▶ What is expected
Write the entries below out again exactly; any picture in them stays out.

▶ Exercise materials
= Beginning of Section =

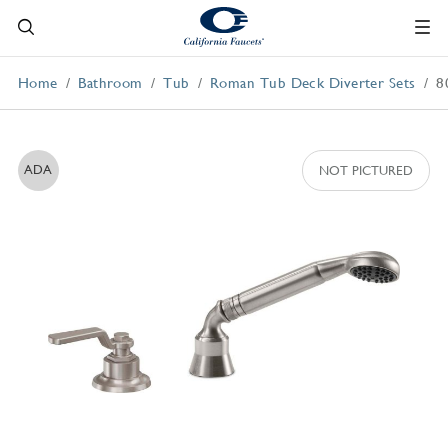
Home
Bathroom
Tub
Roman Tub Deck Diverter Sets
8
ADA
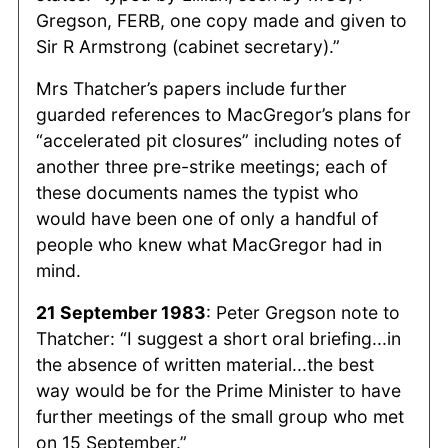
Gregson, FERB, one copy made and given to
Sir R Armstrong (cabinet secretary).”
Mrs Thatcher’s papers include further
guarded references to MacGregor’s plans for
“accelerated pit closures” including notes of
another three pre-strike meetings; each of
these documents names the typist who
would have been one of only a handful of
people who knew what MacGregor had in
mind.
21 September 1983
: Peter Gregson note to
Thatcher: “I suggest a short oral briefing...in
the absence of written material...the best
way would be for the Prime Minister to have
further meetings of the small group who met
on 15 September.”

= End of Section =

▶ Problem solution
Home
Bathroom
Tub
Roman Tub Deck Diverter Sets
8
ADA
Gregson, FERB, one copy made and given to
Sir R Armstrong (cabinet secretary).”
Mrs Thatcher’s papers include further
guarded references to MacGregor’s plans for
“accelerated pit closures” including notes of
another three pre-strike meetings; each of
these documents names the typist who
would have been one of only a handful of
people who knew what MacGregor had in
mind.
21 September 1983
: Peter Gregson note to
Thatcher: “I suggest a short oral briefing...in
the absence of written material...the best
way would be for the Prime Minister to have
further meetings of the small group who met
on 15 September.”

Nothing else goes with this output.